縄文時代初期の遺跡の大多数は、千葉県をはじめとする関東地方で発見されています。

多摩川両岸の地形を詳細に調べると、思いのほか広大な河岸段丘が広がっていることがわかります。また、荏原台古墳群など周辺の古墳群の規模からは、古代この地域が多摩川の恩恵を受け、たいへん繁栄していたことがわかります。先史時代の多摩川は現在より遥かに川幅が広い大きな川で、古代の人々の生活を豊かにする恵みの川でした。

そんな多摩川の中流域、多摩丘陵に建設されたのが多摩ニュータウンです。しかしこのニュータウンの建設中、一千ケ所近くの縄文遺跡と無数の遺物が発見されました。中でも最古の遺跡は約3万年前、縄文時代より更に古い旧石器時代のものとされています。多摩丘陵もまた、古代から多摩川の恩恵を受けて繁栄した古代文明の中心地だったのです。

埋蔵文化財の行方

これらの「埋蔵文化財」は貴重な人類の遺産ですが、すべての遺跡を完全な状態で保護したら現代の人々の生活にも支障が出てしまいます。そこで、多摩ニュータウンの遺跡や遺物を可能な限り保護し、また、やむなく破壊される遺跡の記録や出土物の保護を行なう目的で設立されたのが「東京都立埋蔵文化財調査センター」です。

センターはその後、多摩地区以外でも都内の多くの遺跡の発掘調査を行ない、多くの貴重な遺物や発掘記録を保存しています。その中でも屈指の遺物や記録が展示されているのが、同センターの展示室です。

充実の展示内容

遺跡と遺物から見る縄文時代の多摩

センターがある場所はまさに多摩ニュータウンの建設中に発見された遺跡「多摩ニュータウンNo.57遺跡」のお隣です。遺跡が発見された場所は現在、遺跡を埋め戻して保存した上に、遺跡庭園「縄文の村」が建設されています。センターが管理するこの庭園は復元された縄文時代の住居を中心に、縄文人の生活の糧となっていた植物が植えられ、まさに蘇った縄文ワールドです。復元住居には自由に入ることができます。また、火おこし体験・縄文式土器の野焼き、縄文食体験などのイベントも定期的に行なわれています。

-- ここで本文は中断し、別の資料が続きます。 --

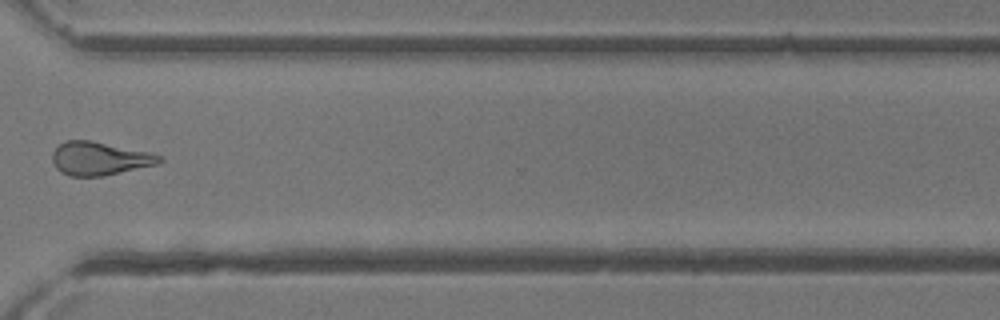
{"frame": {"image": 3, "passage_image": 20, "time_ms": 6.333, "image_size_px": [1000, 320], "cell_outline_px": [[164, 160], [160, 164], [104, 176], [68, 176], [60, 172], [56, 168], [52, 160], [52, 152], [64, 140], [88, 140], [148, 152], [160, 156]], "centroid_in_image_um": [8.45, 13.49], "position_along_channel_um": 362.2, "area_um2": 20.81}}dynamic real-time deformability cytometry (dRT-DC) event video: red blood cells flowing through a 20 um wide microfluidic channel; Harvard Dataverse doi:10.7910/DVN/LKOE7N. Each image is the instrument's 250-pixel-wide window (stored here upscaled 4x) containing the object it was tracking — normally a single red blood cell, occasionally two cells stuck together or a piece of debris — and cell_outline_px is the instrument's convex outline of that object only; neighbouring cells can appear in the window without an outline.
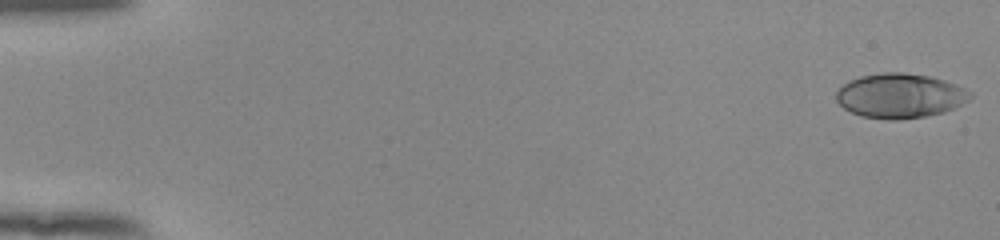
{"species": "human", "species_latin": "Homo sapiens", "temperature_condition": "room temperature", "stored_images_in_passage": 53, "camera_frame_rate_fps": 3000, "um_per_image_px": 0.085, "donor": {"sex": "female"}, "frame": {"image": 1, "passage_image": 1, "time_ms": 0.0, "image_size_px": [1000, 240], "cell_outline_px": [[972, 96], [968, 100], [944, 112], [924, 116], [896, 120], [888, 120], [860, 116], [844, 108], [836, 100], [836, 92], [848, 80], [860, 76], [880, 72], [904, 72], [928, 76], [944, 80], [964, 88], [972, 92]], "centroid_in_image_um": [76.47, 8.13], "position_along_channel_um": 8.5, "area_um2": 34.74}}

一方館内には、発掘された土器や石器などの遺物が数多く展示されており、また、No.57遺跡で発見された狩猟用の落とし穴の復元模型などを見ることができます。その展示物の量と質は圧巻で、縄文時代の始まりから終わりまで、更には遥か江戸時代までの遺物が時系列的に展示されているので、古代の人々が使っていた日用品の様式の変遷を知ることができます。

よみがえる江戸風俗

センターが発掘調査しているのは多摩地区の遺跡だけではありません。島しょ部を含む都内の多くの遺跡を発掘・調査し、その貴重な記録を遺物と文献で記録しています。

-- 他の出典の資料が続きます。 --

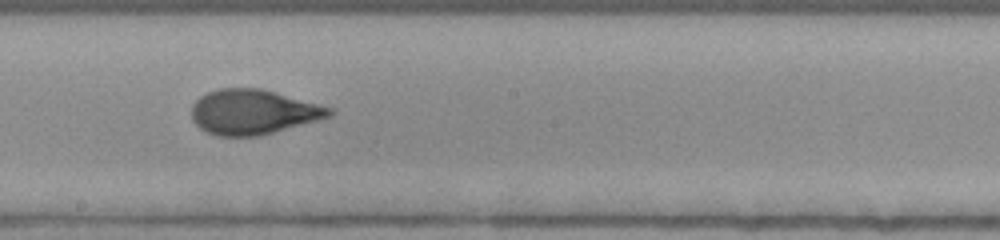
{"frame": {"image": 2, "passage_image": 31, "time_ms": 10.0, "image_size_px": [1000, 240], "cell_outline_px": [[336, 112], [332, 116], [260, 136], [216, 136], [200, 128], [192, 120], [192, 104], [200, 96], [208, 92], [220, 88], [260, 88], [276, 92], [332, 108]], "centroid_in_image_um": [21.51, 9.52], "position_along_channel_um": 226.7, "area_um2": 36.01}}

中でも市ヶ谷の尾張藩上屋敷跡で発掘されたものを中心とする江戸時代の遺物は出色です。江戸時代の人々が日常的に使用していた生活雑貨の数々は、当時の人々の生活・風俗を手に取るように教えてくれます。

体験型展示で知る古代人ライフ

上記「縄文の村」の体験型イベントだけでなく、館内の常設展示にも、縄文式土器の模様づけ体験、籠編み体験など、さまざまの体験型展示が用意されています。2022年2月現在では新型コロナ感染症対策のため休止されていますが、本来は本物の縄文式土器に触れたり縄文人の衣装を身に着けるといった貴重な体験もすることができるのです。

基本情報

東京都立埋蔵文化財調査センター
〒206-0033 東京都多摩市落合1丁目14−2
京王電鉄相模原線 京王多摩センター駅 下車約3分
小田急電鉄多摩線 小田急多摩センター駅 下車約3分
多摩都市モノレール線 多摩センター駅 下車約4分
中央自動車道国立府中ICより約8km

開館時間(2022年1月現在)
9:30~17:00
縄文の村
9:30~17:00、11月から2月は9:30~16:30

原則として年末年始を除き通年開館しています。ただし、展示替えなどによる臨時休館があるので事前の確認をお勧めします。

TEL 042-373-5296

HP  https://www.tef.or.jp/maibun/index.jsp

まとめ~体験して、楽しんでください

小さな施設ですが、その圧倒的な充実ぶりは感じていただけたかと思います。

考古学や歴史が好きな方はもちろんですが、特に興味のない方でも充分に楽しめます。中でも体験型展示は、遠方からでも足を延ばして訪れる価値があります。

多摩センターにはサンリオ・ピューロランドもあるので、特に親子連れの方はセットで訪れることを計画してみてはいかがでしょうか?